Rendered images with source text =
——————————

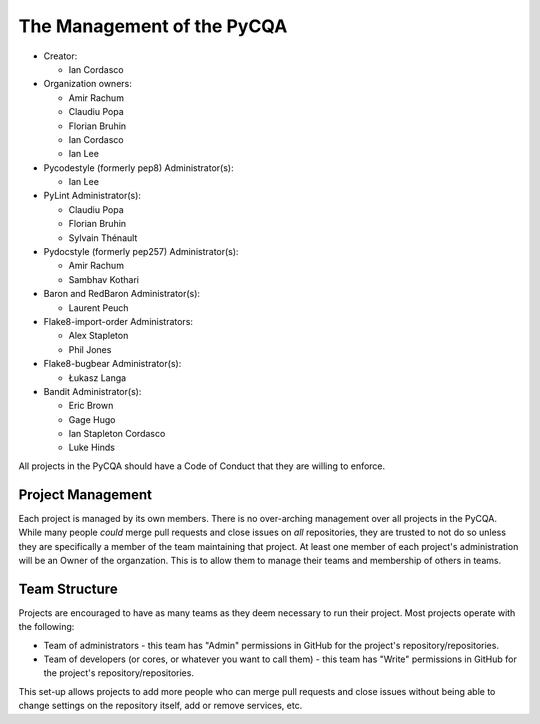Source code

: =============================
 The Management of the PyCQA
=============================

- Creator:

  * Ian Cordasco

- Organization owners:

  * Amir Rachum
  * Claudiu Popa
  * Florian Bruhin
  * Ian Cordasco
  * Ian Lee

- Pycodestyle (formerly pep8) Administrator(s):

  * Ian Lee

- PyLint Administrator(s):

  * Claudiu Popa
  * Florian Bruhin
  * Sylvain Thénault

- Pydocstyle (formerly pep257) Administrator(s):

  * Amir Rachum
  * Sambhav Kothari

- Baron and RedBaron Administrator(s):

  * Laurent Peuch

- Flake8-import-order Administrators:

  * Alex Stapleton
  * Phil Jones

- Flake8-bugbear Administrator(s):

  * Łukasz Langa

- Bandit Administrator(s):

  * Eric Brown
  * Gage Hugo
  * Ian Stapleton Cordasco
  * Luke Hinds

All projects in the PyCQA should have a Code of Conduct that they are willing
to enforce.


Project Management
==================

Each project is managed by its own members. There is no over-arching
management over all projects in the PyCQA. While many people *could* merge
pull requests and close issues on *all* repositories, they are trusted to not
do so unless they are specifically a member of the team maintaining that
project. At least one member of each project's administration will be an Owner
of the organzation. This is to allow them to manage their teams and membership
of others in teams.


Team Structure
==============

Projects are encouraged to have as many teams as they deem necessary to run
their project. Most projects operate with the following:

- Team of administrators - this team has "Admin" permissions in GitHub for
  the project's repository/repositories.

- Team of developers (or cores, or whatever you want to call them) - this team
  has "Write" permissions in GitHub for the project's repository/repositories.

This set-up allows projects to add more people who can merge pull requests and
close issues without being able to change settings on the repository itself,
add or remove services, etc.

——————————

Your goal =
The records above are to be reproduced exactly; the pictures are to be left out.

Result =
Source code

: =============================
 The Management of the PyCQA
=============================

- Creator:

  * Ian Cordasco

- Organization owners:

  * Amir Rachum
  * Claudiu Popa
  * Florian Bruhin
  * Ian Cordasco
  * Ian Lee

- Pycodestyle (formerly pep8) Administrator(s):

  * Ian Lee

- PyLint Administrator(s):

  * Claudiu Popa
  * Florian Bruhin
  * Sylvain Thénault

- Pydocstyle (formerly pep257) Administrator(s):

  * Amir Rachum
  * Sambhav Kothari

- Baron and RedBaron Administrator(s):

  * Laurent Peuch

- Flake8-import-order Administrators:

  * Alex Stapleton
  * Phil Jones

- Flake8-bugbear Administrator(s):

  * Łukasz Langa

- Bandit Administrator(s):

  * Eric Brown
  * Gage Hugo
  * Ian Stapleton Cordasco
  * Luke Hinds

All projects in the PyCQA should have a Code of Conduct that they are willing
to enforce.


Project Management
==================

Each project is managed by its own members. There is no over-arching
management over all projects in the PyCQA. While many people *could* merge
pull requests and close issues on *all* repositories, they are trusted to not
do so unless they are specifically a member of the team maintaining that
project. At least one member of each project's administration will be an Owner
of the organzation. This is to allow them to manage their teams and membership
of others in teams.


Team Structure
==============

Projects are encouraged to have as many teams as they deem necessary to run
their project. Most projects operate with the following:

- Team of administrators - this team has "Admin" permissions in GitHub for
  the project's repository/repositories.

- Team of developers (or cores, or whatever you want to call them) - this team
  has "Write" permissions in GitHub for the project's repository/repositories.

This set-up allows projects to add more people who can merge pull requests and
close issues without being able to change settings on the repository itself,
add or remove services, etc.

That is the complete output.